Association of Postarrest Hypotension Burden With Unfavorable Neurologic Outcome After Pediatric Cardiac Arrest

Author:

Liu Raymond1,Majumdar Tanmay2,Gardner Monique M.13,Burnett Ryan3,Graham Kathryn3,Beaulieu Forrest4,Sutton Robert M.13,Nadkarni Vinay M.13,Berg Robert A.13,Morgan Ryan W.13,Topjian Alexis A.13,Kirschen Matthew P.135

Affiliation:

1. Department of Pediatrics, Children’s Hospital of Philadelphia, Perelman School of Medicine at the University of Pennsylvania, Philadelphia, PA.

2. Department of Medicine, Drexel University College of Medicine, Philadelphia, PA.

3. Department of Anesthesiology and Critical Care, Children’s Hospital of Philadelphia, Perelman School of Medicine at the University of Pennsylvania, Philadelphia, PA.

4. Department of Anesthesiology, Hospital of the University of Pennsylvania, Perelman School of Medicine at the University of Pennsylvania, Philadelphia, PA.

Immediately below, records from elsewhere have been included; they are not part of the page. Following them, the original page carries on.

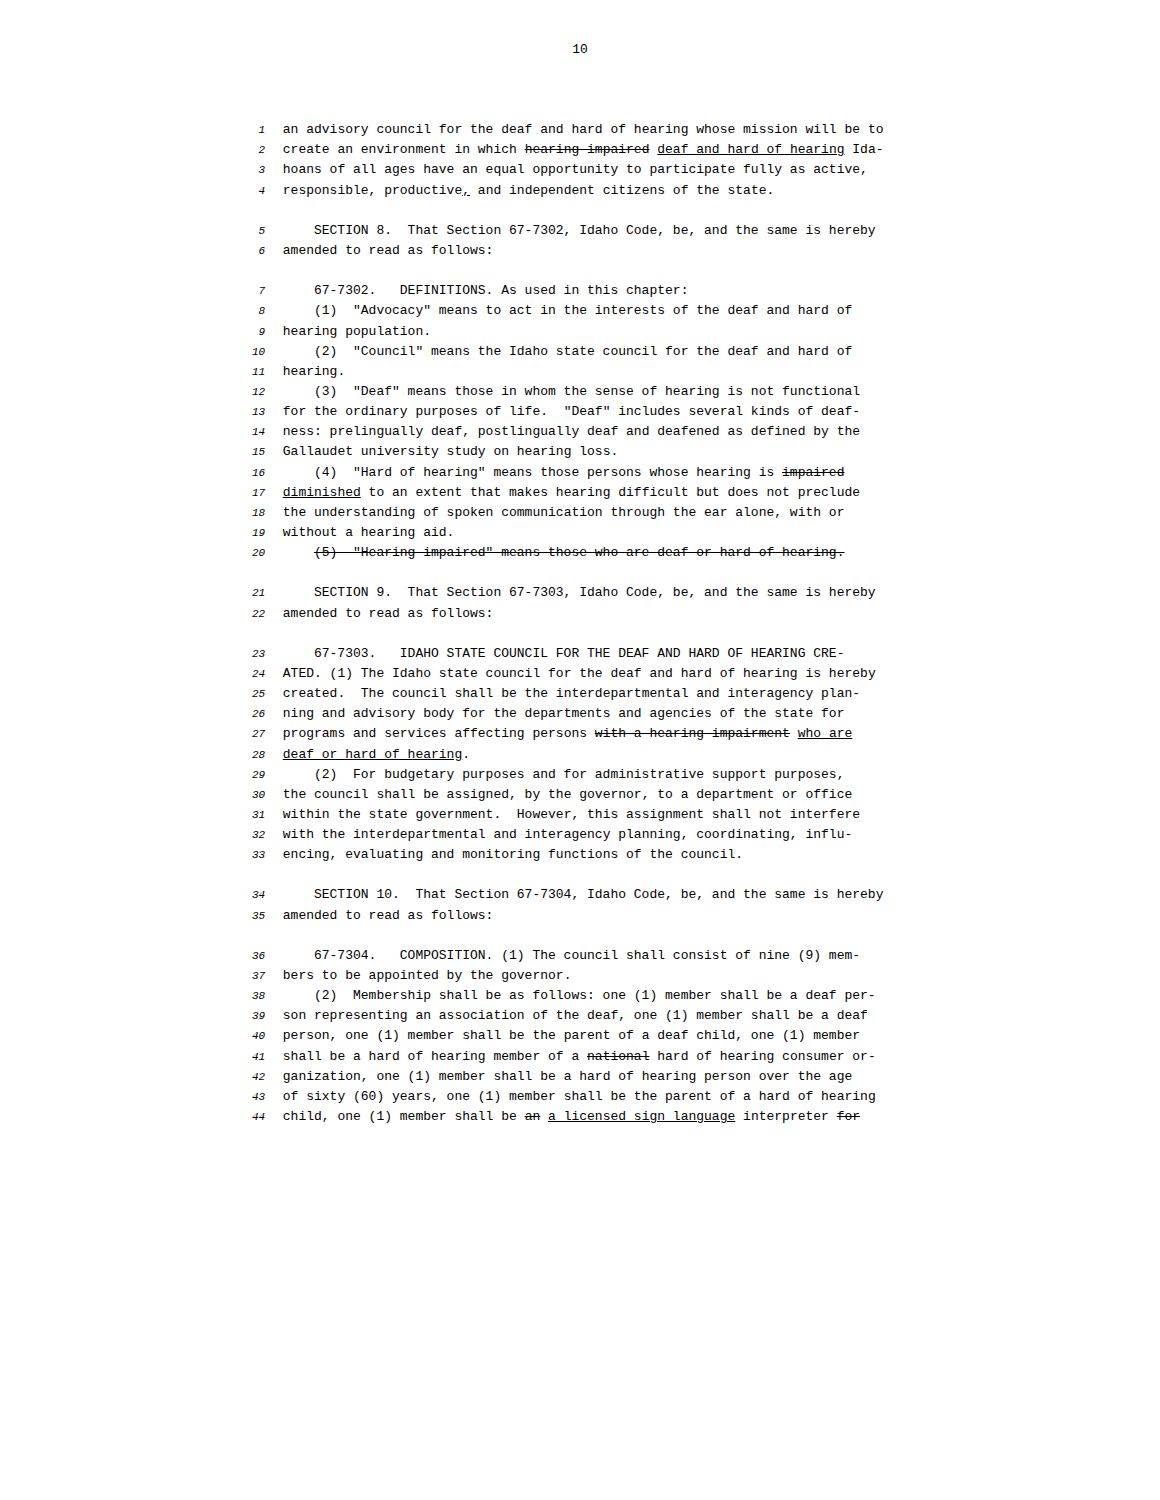10
1 an advisory council for the deaf and hard of hearing whose mission will be to
2 create an environment in which hearing impaired deaf and hard of hearing Ida-
3 hoans of all ages have an equal opportunity to participate fully as active,
4 responsible, productive, and independent citizens of the state.
5 SECTION 8. That Section 67-7302, Idaho Code, be, and the same is hereby
6 amended to read as follows:
7 67-7302. DEFINITIONS. As used in this chapter:
8 (1) "Advocacy" means to act in the interests of the deaf and hard of
9 hearing population.
10 (2) "Council" means the Idaho state council for the deaf and hard of
11 hearing.
12 (3) "Deaf" means those in whom the sense of hearing is not functional
13 for the ordinary purposes of life. "Deaf" includes several kinds of deaf-
14 ness: prelingually deaf, postlingually deaf and deafened as defined by the
15 Gallaudet university study on hearing loss.
16 (4) "Hard of hearing" means those persons whose hearing is impaired
17 diminished to an extent that makes hearing difficult but does not preclude
18 the understanding of spoken communication through the ear alone, with or
19 without a hearing aid.
20 (5) "Hearing impaired" means those who are deaf or hard of hearing.
21 SECTION 9. That Section 67-7303, Idaho Code, be, and the same is hereby
22 amended to read as follows:
23 67-7303. IDAHO STATE COUNCIL FOR THE DEAF AND HARD OF HEARING CRE-
24 ATED. (1) The Idaho state council for the deaf and hard of hearing is hereby
25 created. The council shall be the interdepartmental and interagency plan-
26 ning and advisory body for the departments and agencies of the state for
27 programs and services affecting persons with a hearing impairment who are
28 deaf or hard of hearing.
29 (2) For budgetary purposes and for administrative support purposes,
30 the council shall be assigned, by the governor, to a department or office
31 within the state government. However, this assignment shall not interfere
32 with the interdepartmental and interagency planning, coordinating, influ-
33 encing, evaluating and monitoring functions of the council.
34 SECTION 10. That Section 67-7304, Idaho Code, be, and the same is hereby
35 amended to read as follows:
36 67-7304. COMPOSITION. (1) The council shall consist of nine (9) mem-
37 bers to be appointed by the governor.
38 (2) Membership shall be as follows: one (1) member shall be a deaf per-
39 son representing an association of the deaf, one (1) member shall be a deaf
40 person, one (1) member shall be the parent of a deaf child, one (1) member
41 shall be a hard of hearing member of a national hard of hearing consumer or-
42 ganization, one (1) member shall be a hard of hearing person over the age
43 of sixty (60) years, one (1) member shall be the parent of a hard of hearing
44 child, one (1) member shall be an a licensed sign language interpreter for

5. Department of Neurology, Children’s Hospital of Philadelphia, Perelman School of Medicine at the University of Pennsylvania, Philadelphia, PA.

Abstract

OBJECTIVE: Quantify hypotension burden using high-resolution continuous arterial blood pressure (ABP) data and determine its association with outcome after pediatric cardiac arrest. DESIGN: Retrospective observational study. SETTING: Academic PICU. PATIENTS: Children 18 years old or younger admitted with in-of-hospital or out-of-hospital cardiac arrest who had invasive ABP monitoring during postcardiac arrest care. INTERVENTIONS: None. MEASUREMENTS AND MAIN RESULTS: High-resolution continuous ABP was analyzed up to 24 hours after the return of circulation (ROC). Hypotension burden was the time-normalized integral area between mean arterial pressure (MAP) and fifth percentile MAP for age. The primary outcome was unfavorable neurologic status (pediatric cerebral performance category ≥ 3 with change from baseline) at hospital discharge. Mann-Whitney U tests compared hypotension burden, duration, and magnitude between favorable and unfavorable patients. Multivariable logistic regression determined the association of unfavorable outcomes with hypotension burden, duration, and magnitude at various percentile thresholds from the 5th through 50th percentile for age. Of 140 patients (median age 53 [interquartile range 11–146] mo, 61% male); 63% had unfavorable outcomes. Monitoring duration was 21 (7–24) hours. Using a MAP threshold at the fifth percentile for age, the median hypotension burden was 0.01 (0–0.11) mm Hg-hours per hour, greater for patients with unfavorable compared with favorable outcomes (0 [0–0.02] vs. 0.02 [0–0.27] mm Hg-hr per hour, p < 0.001). Hypotension duration and magnitude were greater for unfavorable compared with favorable patients (0.03 [0–0.77] vs. 0.71 [0–5.01]%, p = 0.003; and 0.16 [0–1.99] vs. 2 [0–4.02] mm Hg, p = 0.001). On logistic regression, a 1-point increase in hypotension burden below the fifth percentile for age (equivalent to 1 mm Hg-hr of burden per hour of recording) was associated with increased odds of unfavorable outcome (adjusted odds ratio [aOR] 14.8; 95% CI, 1.1–200; p = 0.040). At MAP thresholds of 10th–50th percentiles for age, MAP burden below the threshold was greater in unfavorable compared with favorable patients in a dose-dependent manner. CONCLUSIONS: High-resolution continuous ABP data can be used to quantify hypotension burden after pediatric cardiac arrest. The burden, duration, and magnitude of hypotension are associated with unfavorable neurologic outcomes.